(An einem der Tische die 78-jährige Marianne und ihr Sohn Ralf, 47. Beide essen schweigend - Marianne Wiener Schnitzel, Ralf Gulasch - und lächeln einander zwischendurch freundlich zu.)
MARIANNE (nimmt einen Schluck Wein. Versonnen den Kopf schüttelnd): Jetzt ess' ich auch schon Wiener Schnitzel am Muttertag. Dabei hab' ich mich immer so geärgert über die Mama, weil sie nie was anderes bestellt hat.
RALF: Aber es is' gut, oder?
MARIANNE: Sehr gut. (Isst, dann zu einer Frau am Nebentisch:) Ein ausgezeichnetes Wiener Schnitzel, finden Sie nicht auch?
DIE FRAU: Sehr gut, ja.
RALF (betont gutgelaunt): Und ein Wetterl! Herrlich! So wünscht man sich' s am Muttertag!
MARIANNE: Was hast du gesagt?
RALF (lauter): Ich hab' gesagt, ein herrliches Wetterl haben wir.
MARIANNE: Nein. Du hast gesagt, Wenterl.
RALF: Ich hab' nicht gesagt, Wenterl. Ich hab' gesagt, Wetterl.
MARIANNE: Du hast gesagt, Wenterl. Ich hab's doch gehört. Wie damals. Weißt du noch?
RALF: Ja. Fang nicht wieder damit an.
MARIANNE: Liebes Münterlein.
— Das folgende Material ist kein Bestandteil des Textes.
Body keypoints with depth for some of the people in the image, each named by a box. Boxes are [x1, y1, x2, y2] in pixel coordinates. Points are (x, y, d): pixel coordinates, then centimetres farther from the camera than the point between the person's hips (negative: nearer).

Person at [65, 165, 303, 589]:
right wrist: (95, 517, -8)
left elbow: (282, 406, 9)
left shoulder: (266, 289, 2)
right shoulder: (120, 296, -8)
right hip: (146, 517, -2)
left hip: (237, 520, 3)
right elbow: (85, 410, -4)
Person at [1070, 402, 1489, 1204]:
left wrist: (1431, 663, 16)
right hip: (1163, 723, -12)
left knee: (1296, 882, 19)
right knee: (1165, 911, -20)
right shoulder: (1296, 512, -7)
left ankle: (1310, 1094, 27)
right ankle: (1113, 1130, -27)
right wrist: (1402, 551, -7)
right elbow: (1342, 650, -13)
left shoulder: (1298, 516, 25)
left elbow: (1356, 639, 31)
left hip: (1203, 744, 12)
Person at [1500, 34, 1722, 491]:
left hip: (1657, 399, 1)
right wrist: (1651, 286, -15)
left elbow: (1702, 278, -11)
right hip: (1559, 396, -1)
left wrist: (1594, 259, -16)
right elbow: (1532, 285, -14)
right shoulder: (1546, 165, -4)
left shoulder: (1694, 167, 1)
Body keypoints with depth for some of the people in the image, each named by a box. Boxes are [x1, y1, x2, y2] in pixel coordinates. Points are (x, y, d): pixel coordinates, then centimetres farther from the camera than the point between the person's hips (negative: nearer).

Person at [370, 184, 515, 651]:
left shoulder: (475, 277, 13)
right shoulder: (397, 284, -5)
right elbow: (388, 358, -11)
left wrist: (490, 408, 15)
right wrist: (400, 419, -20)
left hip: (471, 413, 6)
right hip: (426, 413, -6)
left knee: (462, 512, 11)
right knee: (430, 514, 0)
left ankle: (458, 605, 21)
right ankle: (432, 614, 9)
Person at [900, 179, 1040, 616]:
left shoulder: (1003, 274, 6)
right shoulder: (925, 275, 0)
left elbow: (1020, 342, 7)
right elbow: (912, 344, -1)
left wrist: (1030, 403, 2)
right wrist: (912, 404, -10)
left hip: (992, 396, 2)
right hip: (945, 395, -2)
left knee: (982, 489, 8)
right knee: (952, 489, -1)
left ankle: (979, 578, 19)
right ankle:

Das war so süß! Du hast einfach kein Doppel-t sagen können.
RALF: Ich weiß. Das ist vierzig Jahre her.
MARIANNE: Liebes Münterlein, du bist für mich die Allerbeste, du hast das Leben mir geschenkt ... Ich weiß es noch wie heute.
RALF: Willst du eine Nachspeis'?
MARIANNE: Man hat machen können, was man hat wollen, jedesmal hast du gesagt, Münterlein.
RALF (ärgerlich): Ja! Und du hast mich jedes Mal zur Sau gemacht vor alle Leut'!
MARIANNE: Aber geh, das war doch nur Spaß! Du hast ja nichts dafür können, das war ein Sprachfehler, wie Stottern.
RALF (erregt): Das war nicht wie Stont-... wie Stottern!
MARIANNE: Siehst du, du kannst es noch immer nicht.
RALF: Natürlich kann ich's! Nur du bringst mich jedes Mal so in Wut, wenn du immer wieder damit anfangst, dass ich - ...
MARIANNE (zur Frau am Nebentisch): Immer regt er sich so auf.
DIE FRAU (lächelt freundlich)
MARIANNE: Er hat nämlich als Kind kein Doppel-t sagen können. Als wär' sowas ein Drama.
RALF (hält sich die Ohren zu und summt halblaut vor sich hin)
MARIANNE (zur Frau): Wenn er sein Muttertagsgedicht aufgesagt hat, hat er immer gesagt, "liebes Münterlein". (Lacht.)
DIE FRAU (lächelt): Süß! (Wendet sich wieder ihrem Essen zu.)
MARIANNE (zu Ralf): Siehst du, alle finden es süß.
RALF (lauter): Mhmhmm...Hmmhmm... hmmhmm... hmmhmm...
MARIANNE (zur Frau): Er kann es bis heute nicht, aber er glaubt, es merkt niemand. Naja, eine Mutter merkt halt alles...
DIE FRAU (isst)
RALF (rot im Gesicht, mit geschlossenen Augen, zugehaltenen Ohren, laut) : Es ist ein Schninter, der heißt Tod...
MARIANNE (zur Frau): Haben S' es g'hört?